Northern Ember Smoke BBQ website homepage with the logo and a pulled pork sandwich
The homepage, live at northern-ember.ca.
The project

A real site for a real food truck

Northern Ember is a Texas-inspired BBQ food truck that fired up its smoker in 2026, parked in the Canadian Tire lot in Bancroft, Ontario. I built the website for it: a single, polished marketing page that shows off the menu, the food, and where to find the truck.
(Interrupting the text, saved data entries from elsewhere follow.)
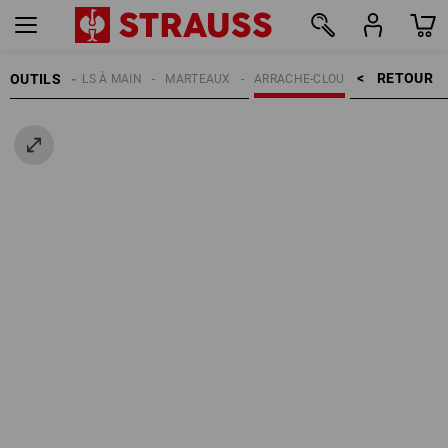
RETOUR    >
OUTILS
OUTILS À MAIN
MARTEAUX
ARRACHE-CLOU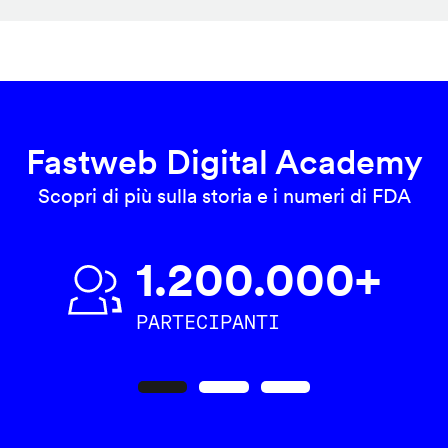
Fastweb Digital Academy
Scopri di più sulla storia e i numeri di FDA
1.200.000+
PARTECIPANTI
Precedente
Seguente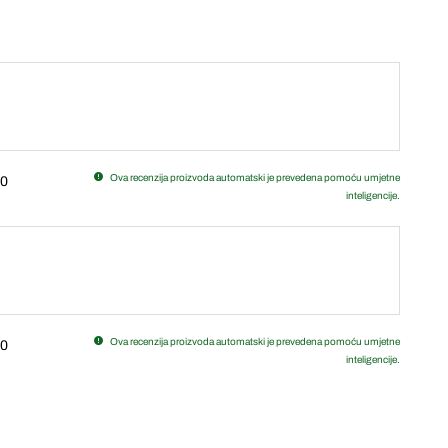
Ova recenzija proizvoda automatski je prevedena pomoću umjetne
0
inteligencije.
Ova recenzija proizvoda automatski je prevedena pomoću umjetne
0
inteligencije.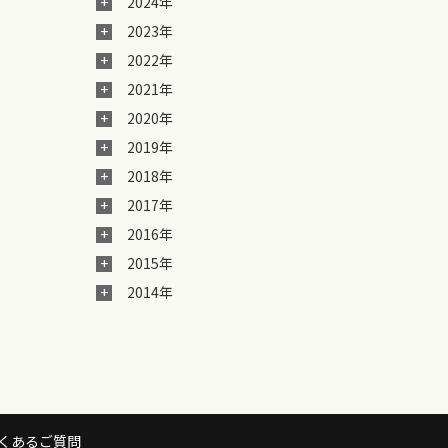
2024年
2023年
2022年
2021年
2020年
2019年
2018年
2017年
2016年
2015年
2014年
くあるご質問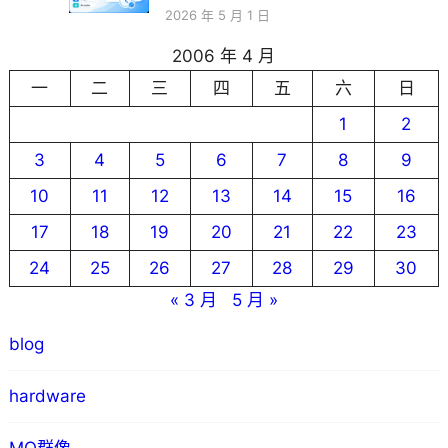
2026 年 5 月 1 日
2006 年 4 月
一
二
三
四
五
六
日
1
2
3
4
5
6
7
8
9
10
11
12
13
14
15
16
17
18
19
20
21
22
23
24
25
26
27
28
29
30
« 3 月
5 月 »
blog
hardware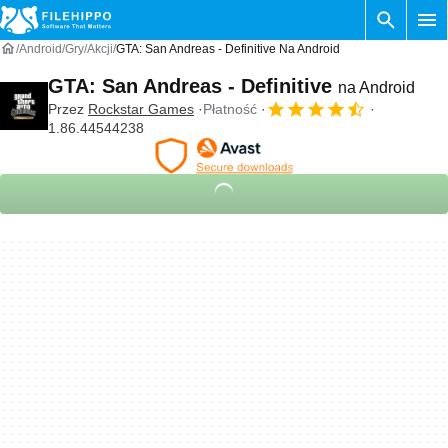
Android
Gry
Akcji
GTA: San Andreas - Definitive Na Android
GTA: San Andreas - Definitive
na Android
Przez
Rockstar Games
Płatność
1.86.44544238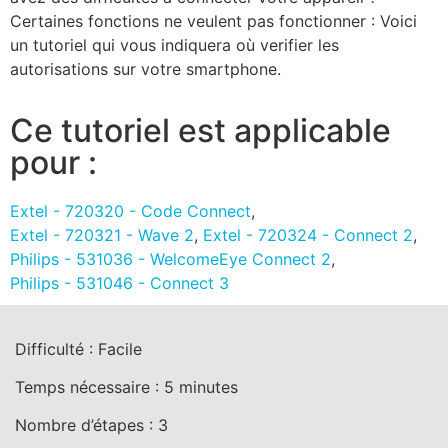
Certaines fonctions ne veulent pas fonctionner : Voici
un tutoriel qui vous indiquera où verifier les
autorisations sur votre smartphone.
Ce tutoriel est applicable
pour :
Extel - 720320 - Code Connect
,
Extel - 720321 - Wave 2
,
Extel - 720324 - Connect 2
,
Philips - 531036 - WelcomeEye Connect 2
,
Philips - 531046 - Connect 3
Difficulté :
Facile
Temps nécessaire :
5
minutes
Nombre d’étapes :
3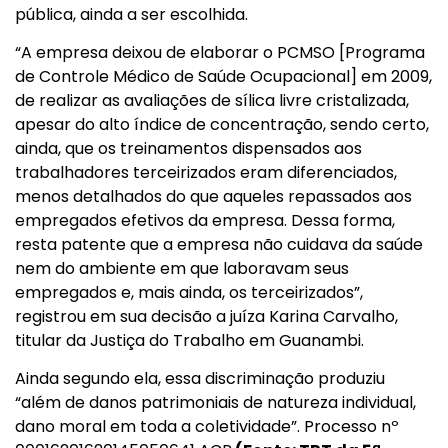
pública, ainda a ser escolhida.
“A empresa deixou de elaborar o PCMSO [Programa
de Controle Médico de Saúde Ocupacional] em 2009,
de realizar as avaliações de sílica livre cristalizada,
apesar do alto índice de concentração, sendo certo,
ainda, que os treinamentos dispensados aos
trabalhadores terceirizados eram diferenciados,
menos detalhados do que aqueles repassados aos
empregados efetivos da empresa. Dessa forma,
resta patente que a empresa não cuidava da saúde
nem do ambiente em que laboravam seus
empregados e, mais ainda, os terceirizados”,
registrou em sua decisão a juíza Karina Carvalho,
titular da Justiça do Trabalho em Guanambi.
Ainda segundo ela, essa discriminação produziu
“além de danos patrimoniais de natureza individual,
dano moral em toda a coletividade”. Processo nº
It is the most real-world coding project I have done. It is not an assignment, it is a site that actual customers visit to check the menu and call ahead to order.

My role

I set the site up, sampled the brand colours from the logo, and got the menu, gallery, and contact details wired together. These days I maintain it myself, hand-editing the code whenever the menu, hours, or details change.

A look around the site

The story, the menu, the food, and where to find the truck. Click any screen to view it full size.

How it's built

Lightweight and dependency-free, so it stays fast and easy for me to update.

Plain HTML, CSS & JS

No framework and no build step, just plain HTML, CSS, and a small JavaScript file. It loads fast and is simple to host and maintain.

Custom brand design

A brand palette sampled from the logo (smoke green, cream, and ember orange), paired with the Oswald, Lato, and Yellowtail fonts, laid out to feel like the truck itself.

Responsive & interactive

A responsive layout with a mobile nav menu, a gallery lightbox, and every contact detail wired up: click-to-call, email, Facebook, and a Google reviews link.

Why I like this one

Built once, maintained for real

Most of my coding projects are assignments that end when they are graded. This one keeps going. I have learned how a brand goes from a single logo to a full site and how to keep a live website current as a real business changes, since I hand-edit and update it myself.